## Task requirements
Format every line of text in the items below as a numbered list, omitting blank lines and leaving the pictures out.

## Data extracts
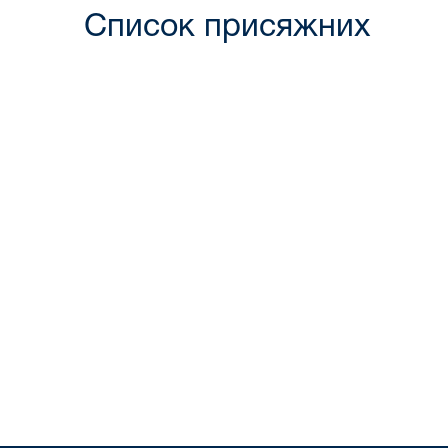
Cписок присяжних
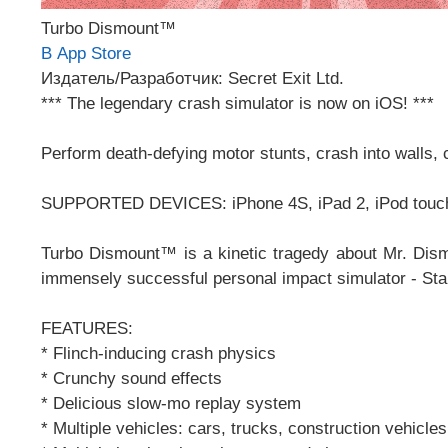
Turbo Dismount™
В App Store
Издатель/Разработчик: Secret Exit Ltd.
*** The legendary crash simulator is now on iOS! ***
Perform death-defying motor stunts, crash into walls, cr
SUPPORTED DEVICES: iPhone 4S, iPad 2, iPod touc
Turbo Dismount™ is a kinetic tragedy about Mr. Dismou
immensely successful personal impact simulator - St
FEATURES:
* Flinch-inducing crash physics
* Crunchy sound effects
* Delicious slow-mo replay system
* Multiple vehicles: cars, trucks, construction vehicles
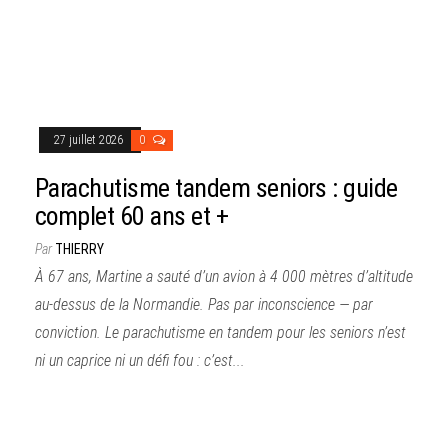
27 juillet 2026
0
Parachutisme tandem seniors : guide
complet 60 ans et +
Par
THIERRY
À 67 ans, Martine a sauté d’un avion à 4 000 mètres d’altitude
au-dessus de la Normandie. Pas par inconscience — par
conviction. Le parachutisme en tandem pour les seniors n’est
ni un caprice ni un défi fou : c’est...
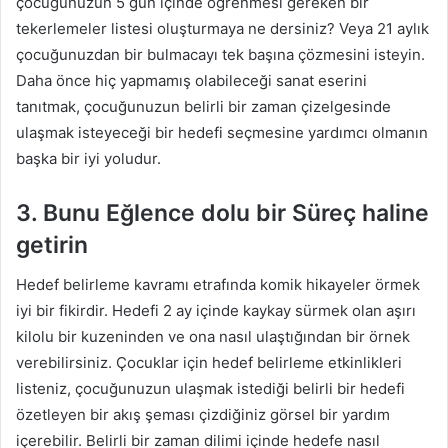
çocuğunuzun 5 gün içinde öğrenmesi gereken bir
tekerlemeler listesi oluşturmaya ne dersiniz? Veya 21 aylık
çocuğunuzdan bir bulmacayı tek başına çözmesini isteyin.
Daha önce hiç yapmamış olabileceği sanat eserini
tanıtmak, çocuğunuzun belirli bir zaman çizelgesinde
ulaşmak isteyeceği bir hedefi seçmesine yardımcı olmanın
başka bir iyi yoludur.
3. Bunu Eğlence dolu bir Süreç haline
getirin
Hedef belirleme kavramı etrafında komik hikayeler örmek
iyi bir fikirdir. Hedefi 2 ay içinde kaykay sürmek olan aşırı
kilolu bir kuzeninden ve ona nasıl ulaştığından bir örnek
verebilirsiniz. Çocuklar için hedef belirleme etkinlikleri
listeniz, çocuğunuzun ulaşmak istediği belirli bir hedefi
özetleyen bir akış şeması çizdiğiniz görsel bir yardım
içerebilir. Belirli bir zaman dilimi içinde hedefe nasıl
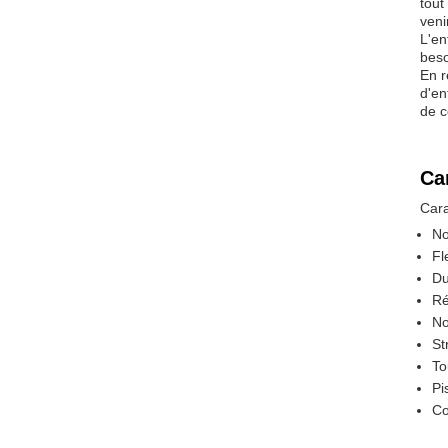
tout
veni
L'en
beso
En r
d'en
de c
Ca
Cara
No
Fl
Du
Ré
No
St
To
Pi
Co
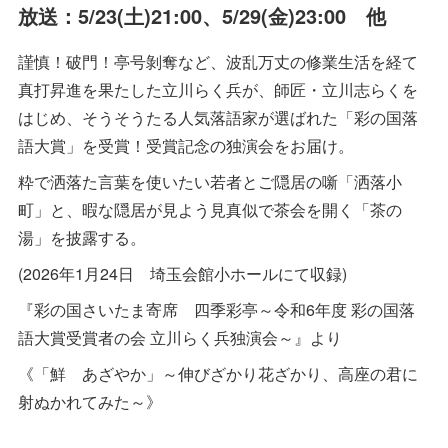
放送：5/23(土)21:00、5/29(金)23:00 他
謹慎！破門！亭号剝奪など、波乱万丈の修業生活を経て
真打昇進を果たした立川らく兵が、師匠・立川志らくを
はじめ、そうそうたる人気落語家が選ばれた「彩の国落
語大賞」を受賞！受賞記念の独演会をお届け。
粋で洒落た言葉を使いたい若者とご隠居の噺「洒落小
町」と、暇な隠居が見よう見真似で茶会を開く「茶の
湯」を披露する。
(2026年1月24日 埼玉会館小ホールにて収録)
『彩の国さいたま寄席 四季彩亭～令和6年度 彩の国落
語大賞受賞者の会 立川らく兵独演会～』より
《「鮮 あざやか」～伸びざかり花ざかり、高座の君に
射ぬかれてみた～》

## Exercise result
1. Cписок присяжних
2. Turbo Dismount™
3. В App Store
4. Издатель/Разработчик: Secret Exit Ltd.
5. *** The legendary crash simulator is now on iOS! ***
6. Perform death-defying motor stunts, crash into walls, cr
7. SUPPORTED DEVICES: iPhone 4S, iPad 2, iPod touc
8. Turbo Dismount™ is a kinetic tragedy about Mr. Dismou
9. immensely successful personal impact simulator - St
10. FEATURES:
11. * Flinch-inducing crash physics
12. * Crunchy sound effects
13. * Delicious slow-mo replay system
14. * Multiple vehicles: cars, trucks, construction vehicles
15. 27 juillet 2026
16. 0
17. Parachutisme tandem seniors : guide
18. complet 60 ans et +
19. Par
20. THIERRY
21. À 67 ans, Martine a sauté d’un avion à 4 000 mètres d’altitude
22. au-dessus de la Normandie. Pas par inconscience — par
23. conviction. Le parachutisme en tandem pour les seniors n’est
24. ni un caprice ni un défi fou : c’est...
25. çocuğunuzun 5 gün içinde öğrenmesi gereken bir
26. tekerlemeler listesi oluşturmaya ne dersiniz? Veya 21 aylık
27. çocuğunuzdan bir bulmacayı tek başına çözmesini isteyin.
28. Daha önce hiç yapmamış olabileceği sanat eserini
29. tanıtmak, çocuğunuzun belirli bir zaman çizelgesinde
30. ulaşmak isteyeceği bir hedefi seçmesine yardımcı olmanın
31. başka bir iyi yoludur.
32. 3. Bunu Eğlence dolu bir Süreç haline
33. getirin
34. Hedef belirleme kavramı etrafında komik hikayeler örmek
35. iyi bir fikirdir. Hedefi 2 ay içinde kaykay sürmek olan aşırı
36. kilolu bir kuzeninden ve ona nasıl ulaştığından bir örnek
37. verebilirsiniz. Çocuklar için hedef belirleme etkinlikleri
38. listeniz, çocuğunuzun ulaşmak istediği belirli bir hedefi
39. özetleyen bir akış şeması çizdiğiniz görsel bir yardım
40. içerebilir. Belirli bir zaman dilimi içinde hedefe nasıl
41. tout
42. veni
43. L'en
44. beso
45. En r
46. d'en
47. de c
48. Ca
49. Cara
50. No
51. Fl
52. Du
53. Ré
54. No
55. St
56. To
57. Pi
58. Co
59. 放送：5/23(土)21:00、5/29(金)23:00 他
60. 謹慎！破門！亭号剝奪など、波乱万丈の修業生活を経て
61. 真打昇進を果たした立川らく兵が、師匠・立川志らくを
62. はじめ、そうそうたる人気落語家が選ばれた「彩の国落
63. 語大賞」を受賞！受賞記念の独演会をお届け。
64. 粋で洒落た言葉を使いたい若者とご隠居の噺「洒落小
65. 町」と、暇な隠居が見よう見真似で茶会を開く「茶の
66. 湯」を披露する。
67. (2026年1月24日 埼玉会館小ホールにて収録)
68. 『彩の国さいたま寄席 四季彩亭～令和6年度 彩の国落
69. 語大賞受賞者の会 立川らく兵独演会～』より
70. 《「鮮 あざやか」～伸びざかり花ざかり、高座の君に
71. 射ぬかれてみた～》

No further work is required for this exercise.